**Text passage**
If you’re a nurse, you’re probably already familiar with the many reasons to get your BSN.
It’s recommended by the Institute of Medicine (IOM), you’ll improve your skills, and employers have a strong preference for BSN graduates.
But going back to school can be intimidating. Combining your unpredictable schedule with family and other outside commitments can seem impossible. How will you manage the time for school? Plus, is it really worth it? Will you learn anything that you haven’t learned on the job?
Three graduates from the first class of Capella University’s RN-to-BSN FlexPath format recently shared their concerns about starting a BSN program—and how FlexPath made all the difference.
Elizabeth Breckner already had an associate’s degree and wanted to continue on to a bachelor’s, but the longer she was away from school, the more daunting it seemed to return. “I knew I needed the bachelor’s degree for my career. But I dreaded it—I’d been away from school for so long already,” Breckner recalls.

**Data supplied**

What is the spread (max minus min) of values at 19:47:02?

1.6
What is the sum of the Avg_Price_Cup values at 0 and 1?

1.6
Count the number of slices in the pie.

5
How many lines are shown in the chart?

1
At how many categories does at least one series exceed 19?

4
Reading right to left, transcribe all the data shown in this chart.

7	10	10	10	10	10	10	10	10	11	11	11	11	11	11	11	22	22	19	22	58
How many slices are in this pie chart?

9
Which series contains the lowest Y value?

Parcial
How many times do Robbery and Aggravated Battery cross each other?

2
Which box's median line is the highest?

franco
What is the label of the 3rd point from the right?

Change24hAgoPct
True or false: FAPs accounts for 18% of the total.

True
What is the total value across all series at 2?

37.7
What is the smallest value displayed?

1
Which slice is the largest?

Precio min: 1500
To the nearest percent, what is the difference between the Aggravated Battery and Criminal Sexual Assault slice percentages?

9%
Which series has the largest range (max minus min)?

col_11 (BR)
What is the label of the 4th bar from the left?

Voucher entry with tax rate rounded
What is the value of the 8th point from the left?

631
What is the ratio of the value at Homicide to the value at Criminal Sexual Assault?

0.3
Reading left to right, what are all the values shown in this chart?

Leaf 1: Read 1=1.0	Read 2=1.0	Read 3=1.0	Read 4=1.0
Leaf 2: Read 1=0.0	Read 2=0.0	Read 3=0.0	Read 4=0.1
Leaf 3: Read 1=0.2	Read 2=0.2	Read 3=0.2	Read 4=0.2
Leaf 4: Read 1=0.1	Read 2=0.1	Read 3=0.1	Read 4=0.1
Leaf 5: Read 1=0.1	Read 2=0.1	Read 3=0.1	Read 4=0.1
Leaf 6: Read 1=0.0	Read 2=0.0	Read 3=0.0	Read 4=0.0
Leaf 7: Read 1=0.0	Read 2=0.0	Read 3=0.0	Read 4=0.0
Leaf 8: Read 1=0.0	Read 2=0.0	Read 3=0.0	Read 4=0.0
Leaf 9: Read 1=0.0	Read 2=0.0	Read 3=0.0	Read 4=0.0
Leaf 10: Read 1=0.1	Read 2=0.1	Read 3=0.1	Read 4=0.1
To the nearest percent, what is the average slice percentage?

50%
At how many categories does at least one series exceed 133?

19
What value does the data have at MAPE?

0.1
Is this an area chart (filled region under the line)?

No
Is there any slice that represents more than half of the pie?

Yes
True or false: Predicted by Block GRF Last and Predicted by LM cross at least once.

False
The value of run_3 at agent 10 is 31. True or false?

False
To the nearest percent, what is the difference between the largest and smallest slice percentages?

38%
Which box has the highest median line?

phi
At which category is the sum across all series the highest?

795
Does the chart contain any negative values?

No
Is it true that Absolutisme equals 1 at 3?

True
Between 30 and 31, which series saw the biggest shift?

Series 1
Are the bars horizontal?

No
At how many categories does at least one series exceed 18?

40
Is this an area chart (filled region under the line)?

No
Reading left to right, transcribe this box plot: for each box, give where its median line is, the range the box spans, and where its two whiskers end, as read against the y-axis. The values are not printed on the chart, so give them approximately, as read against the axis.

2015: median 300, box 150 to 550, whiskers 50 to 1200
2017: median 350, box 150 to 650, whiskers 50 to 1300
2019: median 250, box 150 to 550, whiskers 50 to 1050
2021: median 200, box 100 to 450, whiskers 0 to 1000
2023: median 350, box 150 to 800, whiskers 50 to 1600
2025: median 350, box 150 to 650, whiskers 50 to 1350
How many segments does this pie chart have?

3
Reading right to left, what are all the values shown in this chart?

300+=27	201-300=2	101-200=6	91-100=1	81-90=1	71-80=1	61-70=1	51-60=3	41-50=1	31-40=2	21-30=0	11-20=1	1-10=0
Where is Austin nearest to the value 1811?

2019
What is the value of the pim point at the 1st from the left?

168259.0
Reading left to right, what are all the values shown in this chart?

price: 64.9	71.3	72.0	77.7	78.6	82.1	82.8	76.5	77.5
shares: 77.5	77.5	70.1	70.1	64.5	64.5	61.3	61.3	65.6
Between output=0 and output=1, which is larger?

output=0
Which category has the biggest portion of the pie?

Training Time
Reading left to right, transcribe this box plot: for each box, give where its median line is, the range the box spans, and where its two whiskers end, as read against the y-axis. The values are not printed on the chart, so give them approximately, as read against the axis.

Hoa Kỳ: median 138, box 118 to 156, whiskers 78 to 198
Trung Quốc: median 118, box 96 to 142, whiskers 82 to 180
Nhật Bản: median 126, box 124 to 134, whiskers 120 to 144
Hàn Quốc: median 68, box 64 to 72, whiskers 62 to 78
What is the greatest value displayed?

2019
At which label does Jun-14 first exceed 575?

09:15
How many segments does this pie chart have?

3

**Task list**
**a.** Repeat the passage about nurses earning a BSN, starting with "If you’re a" and going on through "for BSN graduates.".
**b.** Translate this sentence from the passage about nurses earning a BSN into Spanish: "But going back to school can be intimidating."
Rely only on the passage about nurses earning a BSN, not on the listing.

**Solution list**
**a.**
If you’re a nurse, you’re probably already familiar with the many reasons to get your BSN.
It’s recommended by the Institute of Medicine (IOM), you’ll improve your skills, and employers have a strong preference for BSN graduates.

**b.** Pero volver a estudiar puede ser intimidante.